It was a pretty special moment last week when Shyrel from Auckland Council came into school to elicit some feedback from a group of students about a proposed local playground. When the plans and images were shown up on the screen there was a moment of stunned silence followed by exclamations of ‘Wow, we thought of that!’
And in fact they had. A few months earlier Shyrel had come into school armed with marker pens, large sheets of paper and lots of plasticine. The students, year 5-8, were given a blank canvas and an opportunity to share their thinking. What would they like to see in a local playground, to be built a couple of blocks away from school?
Over the next hour or so, strips of plasticine were transformed into towers, slides, scooter tracks, swings, flying foxes, trees and all manner of weird and wonderful playground possibilities. For the students, they were sharing their thinking, being creative and having a great time. But for me, I was learning something about the consultative process, because it was the conversation and dialogue that was the rich element in an afternoon of model making. And this is where the true student voice comes out. What struck me most was the language of possibilities, the “I wonder…’, ‘What about…’, ‘What might…’, ‘What if…’, that was most prevalent in the room.
Interestingly though while there was still a strong emphasis on equipment, the students also considered more environmental play- the stepping stones across the planted areas, trees to provide shade, the need for a ‘kick around’ space on the grass, seating for adults to talk and watch, the desire to have a water channel of some kind. I hadn’t expected this. I thought talk would focus more around the gross motor skills type of equipment.

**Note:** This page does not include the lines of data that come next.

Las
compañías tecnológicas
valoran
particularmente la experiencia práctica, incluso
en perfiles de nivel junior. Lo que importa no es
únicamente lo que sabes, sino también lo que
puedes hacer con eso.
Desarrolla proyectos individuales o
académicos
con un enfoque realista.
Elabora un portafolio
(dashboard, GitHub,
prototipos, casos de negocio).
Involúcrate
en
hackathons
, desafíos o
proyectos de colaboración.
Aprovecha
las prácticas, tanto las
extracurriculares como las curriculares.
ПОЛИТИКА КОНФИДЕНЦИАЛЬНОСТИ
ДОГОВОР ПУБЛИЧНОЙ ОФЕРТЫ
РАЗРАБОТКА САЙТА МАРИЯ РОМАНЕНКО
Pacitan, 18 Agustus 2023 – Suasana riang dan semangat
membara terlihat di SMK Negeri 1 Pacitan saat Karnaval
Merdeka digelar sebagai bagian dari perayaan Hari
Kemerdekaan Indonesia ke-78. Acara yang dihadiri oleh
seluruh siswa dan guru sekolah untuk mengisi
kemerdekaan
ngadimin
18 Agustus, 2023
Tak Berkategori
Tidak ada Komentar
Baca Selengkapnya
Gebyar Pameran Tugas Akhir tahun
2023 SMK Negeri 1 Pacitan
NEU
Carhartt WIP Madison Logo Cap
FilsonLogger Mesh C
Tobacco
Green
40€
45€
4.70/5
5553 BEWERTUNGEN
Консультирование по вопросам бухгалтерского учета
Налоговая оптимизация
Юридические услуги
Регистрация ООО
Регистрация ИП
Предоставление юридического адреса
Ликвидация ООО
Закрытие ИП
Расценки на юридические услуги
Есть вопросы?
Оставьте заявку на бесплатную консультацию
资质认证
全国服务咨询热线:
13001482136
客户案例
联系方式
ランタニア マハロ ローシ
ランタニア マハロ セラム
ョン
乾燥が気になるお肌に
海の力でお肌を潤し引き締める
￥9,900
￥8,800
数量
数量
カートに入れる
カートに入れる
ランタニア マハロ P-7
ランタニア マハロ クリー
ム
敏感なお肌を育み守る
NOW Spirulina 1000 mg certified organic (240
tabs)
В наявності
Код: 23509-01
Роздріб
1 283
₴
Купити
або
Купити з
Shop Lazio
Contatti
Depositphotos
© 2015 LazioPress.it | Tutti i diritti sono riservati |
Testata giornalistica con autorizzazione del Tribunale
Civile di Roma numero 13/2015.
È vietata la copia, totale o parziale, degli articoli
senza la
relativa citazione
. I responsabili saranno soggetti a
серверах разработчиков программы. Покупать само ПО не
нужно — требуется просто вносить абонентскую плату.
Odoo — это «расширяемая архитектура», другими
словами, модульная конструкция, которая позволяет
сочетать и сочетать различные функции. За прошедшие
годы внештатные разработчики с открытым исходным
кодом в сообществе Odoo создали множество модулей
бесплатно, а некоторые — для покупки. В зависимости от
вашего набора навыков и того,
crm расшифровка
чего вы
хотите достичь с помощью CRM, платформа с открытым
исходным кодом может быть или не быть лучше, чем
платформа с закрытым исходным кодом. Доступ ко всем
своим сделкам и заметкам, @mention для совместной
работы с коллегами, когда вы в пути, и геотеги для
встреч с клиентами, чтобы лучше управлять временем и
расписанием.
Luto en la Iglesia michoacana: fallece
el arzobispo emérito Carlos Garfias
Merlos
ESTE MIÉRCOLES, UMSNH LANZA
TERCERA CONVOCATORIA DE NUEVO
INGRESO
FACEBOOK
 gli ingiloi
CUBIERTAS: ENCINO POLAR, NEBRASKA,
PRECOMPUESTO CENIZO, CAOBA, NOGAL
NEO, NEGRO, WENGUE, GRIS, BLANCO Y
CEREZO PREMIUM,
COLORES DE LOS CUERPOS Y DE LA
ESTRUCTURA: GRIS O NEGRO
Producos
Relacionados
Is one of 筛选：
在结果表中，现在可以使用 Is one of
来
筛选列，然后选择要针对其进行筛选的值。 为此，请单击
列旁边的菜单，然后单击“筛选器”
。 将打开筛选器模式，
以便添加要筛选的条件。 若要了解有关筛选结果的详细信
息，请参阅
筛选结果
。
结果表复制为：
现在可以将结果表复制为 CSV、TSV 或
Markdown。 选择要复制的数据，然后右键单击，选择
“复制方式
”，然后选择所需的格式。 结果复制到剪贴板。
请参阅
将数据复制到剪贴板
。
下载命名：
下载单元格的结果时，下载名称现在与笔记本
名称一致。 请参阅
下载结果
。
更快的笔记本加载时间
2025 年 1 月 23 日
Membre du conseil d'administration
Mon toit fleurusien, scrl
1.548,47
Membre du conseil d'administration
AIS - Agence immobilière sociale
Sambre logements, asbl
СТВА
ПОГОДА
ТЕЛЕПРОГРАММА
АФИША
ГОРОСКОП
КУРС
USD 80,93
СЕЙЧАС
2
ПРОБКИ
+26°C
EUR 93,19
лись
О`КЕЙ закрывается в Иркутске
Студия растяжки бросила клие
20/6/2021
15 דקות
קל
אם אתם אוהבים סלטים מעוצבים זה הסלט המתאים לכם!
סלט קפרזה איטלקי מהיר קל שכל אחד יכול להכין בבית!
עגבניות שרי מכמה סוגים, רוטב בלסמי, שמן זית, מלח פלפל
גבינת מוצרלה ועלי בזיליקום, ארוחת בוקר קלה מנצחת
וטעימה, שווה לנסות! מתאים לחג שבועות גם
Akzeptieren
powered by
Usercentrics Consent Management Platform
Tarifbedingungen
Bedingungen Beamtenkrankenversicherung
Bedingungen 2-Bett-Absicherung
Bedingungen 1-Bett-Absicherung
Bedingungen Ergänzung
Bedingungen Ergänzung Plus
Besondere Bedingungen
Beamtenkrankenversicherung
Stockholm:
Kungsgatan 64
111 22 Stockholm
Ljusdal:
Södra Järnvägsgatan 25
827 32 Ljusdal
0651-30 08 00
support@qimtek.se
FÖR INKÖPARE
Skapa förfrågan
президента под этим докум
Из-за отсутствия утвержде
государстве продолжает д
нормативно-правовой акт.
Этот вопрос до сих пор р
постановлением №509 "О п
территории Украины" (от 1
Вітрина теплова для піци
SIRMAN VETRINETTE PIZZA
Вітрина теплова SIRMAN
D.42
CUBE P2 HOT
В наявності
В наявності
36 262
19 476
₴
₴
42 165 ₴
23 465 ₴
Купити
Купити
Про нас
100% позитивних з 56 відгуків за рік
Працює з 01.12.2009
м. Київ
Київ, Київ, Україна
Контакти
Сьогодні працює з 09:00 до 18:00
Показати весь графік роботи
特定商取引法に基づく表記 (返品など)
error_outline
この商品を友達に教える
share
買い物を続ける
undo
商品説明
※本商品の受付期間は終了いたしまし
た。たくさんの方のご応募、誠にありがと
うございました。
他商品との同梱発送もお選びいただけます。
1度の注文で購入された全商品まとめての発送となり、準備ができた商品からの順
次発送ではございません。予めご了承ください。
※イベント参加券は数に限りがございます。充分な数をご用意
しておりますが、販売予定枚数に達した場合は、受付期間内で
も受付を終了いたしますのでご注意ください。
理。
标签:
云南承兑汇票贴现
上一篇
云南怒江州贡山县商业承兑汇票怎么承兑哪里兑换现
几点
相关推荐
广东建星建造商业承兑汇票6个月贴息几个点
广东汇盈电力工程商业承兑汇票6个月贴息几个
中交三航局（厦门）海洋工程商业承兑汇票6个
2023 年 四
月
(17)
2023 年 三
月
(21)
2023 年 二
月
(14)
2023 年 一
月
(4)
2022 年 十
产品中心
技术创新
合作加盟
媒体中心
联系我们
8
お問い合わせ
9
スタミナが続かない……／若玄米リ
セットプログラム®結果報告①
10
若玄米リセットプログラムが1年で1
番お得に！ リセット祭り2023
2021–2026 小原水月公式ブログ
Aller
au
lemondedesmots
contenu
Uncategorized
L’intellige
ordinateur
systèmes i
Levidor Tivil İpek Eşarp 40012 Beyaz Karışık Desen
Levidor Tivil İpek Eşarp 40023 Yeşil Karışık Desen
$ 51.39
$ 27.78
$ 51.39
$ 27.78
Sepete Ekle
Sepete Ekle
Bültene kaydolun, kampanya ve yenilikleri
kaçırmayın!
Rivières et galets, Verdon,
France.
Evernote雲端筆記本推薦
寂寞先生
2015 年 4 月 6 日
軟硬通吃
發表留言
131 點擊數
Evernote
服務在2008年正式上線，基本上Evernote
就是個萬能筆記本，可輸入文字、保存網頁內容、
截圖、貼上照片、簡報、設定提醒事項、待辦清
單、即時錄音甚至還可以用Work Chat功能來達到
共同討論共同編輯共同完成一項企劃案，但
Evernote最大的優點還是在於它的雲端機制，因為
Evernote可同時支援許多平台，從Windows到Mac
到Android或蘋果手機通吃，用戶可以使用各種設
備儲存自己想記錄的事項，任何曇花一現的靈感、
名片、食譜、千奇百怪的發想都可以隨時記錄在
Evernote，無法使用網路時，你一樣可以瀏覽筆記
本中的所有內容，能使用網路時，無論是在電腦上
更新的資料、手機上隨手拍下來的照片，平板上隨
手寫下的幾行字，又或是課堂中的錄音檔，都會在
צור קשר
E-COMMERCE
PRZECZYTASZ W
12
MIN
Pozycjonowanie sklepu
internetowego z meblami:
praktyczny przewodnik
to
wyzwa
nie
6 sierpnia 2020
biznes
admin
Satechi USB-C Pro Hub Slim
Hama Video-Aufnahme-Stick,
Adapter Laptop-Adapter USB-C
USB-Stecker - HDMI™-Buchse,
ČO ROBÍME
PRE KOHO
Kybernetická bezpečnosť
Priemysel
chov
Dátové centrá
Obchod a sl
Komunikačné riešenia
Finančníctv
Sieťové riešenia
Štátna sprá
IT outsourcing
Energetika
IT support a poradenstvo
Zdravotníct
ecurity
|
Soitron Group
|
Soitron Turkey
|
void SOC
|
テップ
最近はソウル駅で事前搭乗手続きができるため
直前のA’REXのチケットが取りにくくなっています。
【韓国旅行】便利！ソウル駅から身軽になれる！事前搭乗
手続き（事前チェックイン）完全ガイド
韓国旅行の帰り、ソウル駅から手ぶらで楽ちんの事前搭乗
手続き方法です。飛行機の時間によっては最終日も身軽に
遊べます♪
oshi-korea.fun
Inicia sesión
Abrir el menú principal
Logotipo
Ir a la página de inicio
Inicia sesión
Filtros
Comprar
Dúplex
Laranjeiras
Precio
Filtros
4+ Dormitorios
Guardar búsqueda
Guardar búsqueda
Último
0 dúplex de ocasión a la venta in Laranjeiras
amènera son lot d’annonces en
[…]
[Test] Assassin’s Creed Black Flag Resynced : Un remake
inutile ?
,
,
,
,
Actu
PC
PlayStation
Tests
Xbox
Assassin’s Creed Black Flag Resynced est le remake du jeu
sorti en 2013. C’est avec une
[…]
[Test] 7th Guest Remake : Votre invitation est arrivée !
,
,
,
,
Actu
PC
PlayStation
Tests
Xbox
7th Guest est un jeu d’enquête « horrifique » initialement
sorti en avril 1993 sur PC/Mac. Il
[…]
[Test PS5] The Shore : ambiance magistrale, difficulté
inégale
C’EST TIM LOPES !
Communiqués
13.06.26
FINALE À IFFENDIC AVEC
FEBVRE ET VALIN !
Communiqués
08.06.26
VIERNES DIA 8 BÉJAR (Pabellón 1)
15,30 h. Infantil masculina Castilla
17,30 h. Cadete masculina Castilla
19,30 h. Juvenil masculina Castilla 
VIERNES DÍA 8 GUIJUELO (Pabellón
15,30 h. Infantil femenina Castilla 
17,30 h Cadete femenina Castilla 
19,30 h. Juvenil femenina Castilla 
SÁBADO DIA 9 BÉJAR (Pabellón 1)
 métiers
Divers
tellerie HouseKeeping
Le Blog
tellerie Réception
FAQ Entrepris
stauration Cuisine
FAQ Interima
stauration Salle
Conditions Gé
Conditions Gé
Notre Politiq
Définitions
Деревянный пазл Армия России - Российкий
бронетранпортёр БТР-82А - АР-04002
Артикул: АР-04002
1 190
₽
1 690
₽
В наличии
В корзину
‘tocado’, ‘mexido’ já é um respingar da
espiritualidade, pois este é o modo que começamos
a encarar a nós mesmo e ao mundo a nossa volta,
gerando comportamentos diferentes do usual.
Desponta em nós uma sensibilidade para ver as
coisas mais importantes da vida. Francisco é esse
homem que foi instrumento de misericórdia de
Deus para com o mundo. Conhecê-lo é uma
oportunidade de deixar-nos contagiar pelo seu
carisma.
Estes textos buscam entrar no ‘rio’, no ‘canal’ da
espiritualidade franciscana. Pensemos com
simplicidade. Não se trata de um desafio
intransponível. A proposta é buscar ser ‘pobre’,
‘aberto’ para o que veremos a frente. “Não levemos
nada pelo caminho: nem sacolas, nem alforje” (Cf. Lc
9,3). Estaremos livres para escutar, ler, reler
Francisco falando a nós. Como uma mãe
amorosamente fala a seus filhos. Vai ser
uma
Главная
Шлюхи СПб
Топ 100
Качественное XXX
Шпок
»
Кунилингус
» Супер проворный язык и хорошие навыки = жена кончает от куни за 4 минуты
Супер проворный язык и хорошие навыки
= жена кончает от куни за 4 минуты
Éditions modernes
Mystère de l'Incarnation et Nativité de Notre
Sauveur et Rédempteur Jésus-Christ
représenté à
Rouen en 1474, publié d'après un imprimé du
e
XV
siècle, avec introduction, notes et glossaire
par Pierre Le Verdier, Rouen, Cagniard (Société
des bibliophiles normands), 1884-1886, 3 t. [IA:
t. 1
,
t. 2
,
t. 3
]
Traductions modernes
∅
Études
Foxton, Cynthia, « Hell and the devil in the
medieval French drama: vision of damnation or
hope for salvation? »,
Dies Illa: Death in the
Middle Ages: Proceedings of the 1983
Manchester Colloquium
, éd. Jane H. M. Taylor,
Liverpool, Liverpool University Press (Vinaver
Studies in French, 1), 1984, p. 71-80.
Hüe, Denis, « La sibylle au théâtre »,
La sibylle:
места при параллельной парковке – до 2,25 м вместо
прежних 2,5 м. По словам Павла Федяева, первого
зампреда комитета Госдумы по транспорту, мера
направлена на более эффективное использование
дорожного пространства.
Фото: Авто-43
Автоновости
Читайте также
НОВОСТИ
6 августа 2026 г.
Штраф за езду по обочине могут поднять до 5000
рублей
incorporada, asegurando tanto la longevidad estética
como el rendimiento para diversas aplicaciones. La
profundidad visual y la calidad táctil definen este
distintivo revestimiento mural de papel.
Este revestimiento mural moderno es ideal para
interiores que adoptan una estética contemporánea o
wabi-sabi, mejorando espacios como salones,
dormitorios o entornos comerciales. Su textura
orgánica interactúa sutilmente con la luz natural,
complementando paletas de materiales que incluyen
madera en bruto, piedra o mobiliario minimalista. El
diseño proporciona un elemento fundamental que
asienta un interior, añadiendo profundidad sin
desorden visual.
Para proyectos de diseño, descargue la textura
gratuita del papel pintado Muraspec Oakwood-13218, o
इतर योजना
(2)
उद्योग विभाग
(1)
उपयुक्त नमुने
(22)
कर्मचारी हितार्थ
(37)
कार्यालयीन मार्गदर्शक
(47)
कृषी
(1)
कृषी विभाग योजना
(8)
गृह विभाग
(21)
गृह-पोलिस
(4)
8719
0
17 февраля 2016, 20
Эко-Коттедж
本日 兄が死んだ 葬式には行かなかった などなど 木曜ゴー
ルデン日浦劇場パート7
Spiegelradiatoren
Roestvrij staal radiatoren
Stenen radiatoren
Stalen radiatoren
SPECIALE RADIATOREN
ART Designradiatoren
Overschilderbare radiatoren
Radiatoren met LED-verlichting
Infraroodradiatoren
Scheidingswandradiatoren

The Third Teacher (2010) echoes this notion. The fact that when adults design playgrounds they tend to be most informed by their own play experiences and that of the playgrounds they used to play on, rather than the desire of children to hide under bushes, dam streams and to engage with nature; “This is why outdoor areas designed by adults often fail to delight their intended audience. Children want areas filled with nature, from plants, trees, flowers and water, to animals and insects” (p. 96).
Shyrel has done a great job of taking students' ideas and working with planners to interpret and build on them. Seeing the faces on this group of students as they looked at the projected plans for the new playground, and them understanding that not only had they been sincerely listened to but that they had truly been part of a bigger design process was an important learning. How great to get students to look at some plans and say, ‘Wow, we thought of that!’
OWS/P Architects, VS Furniture, & Bruce Mau Design. (2010). The Third Teacher. New York: Abrams.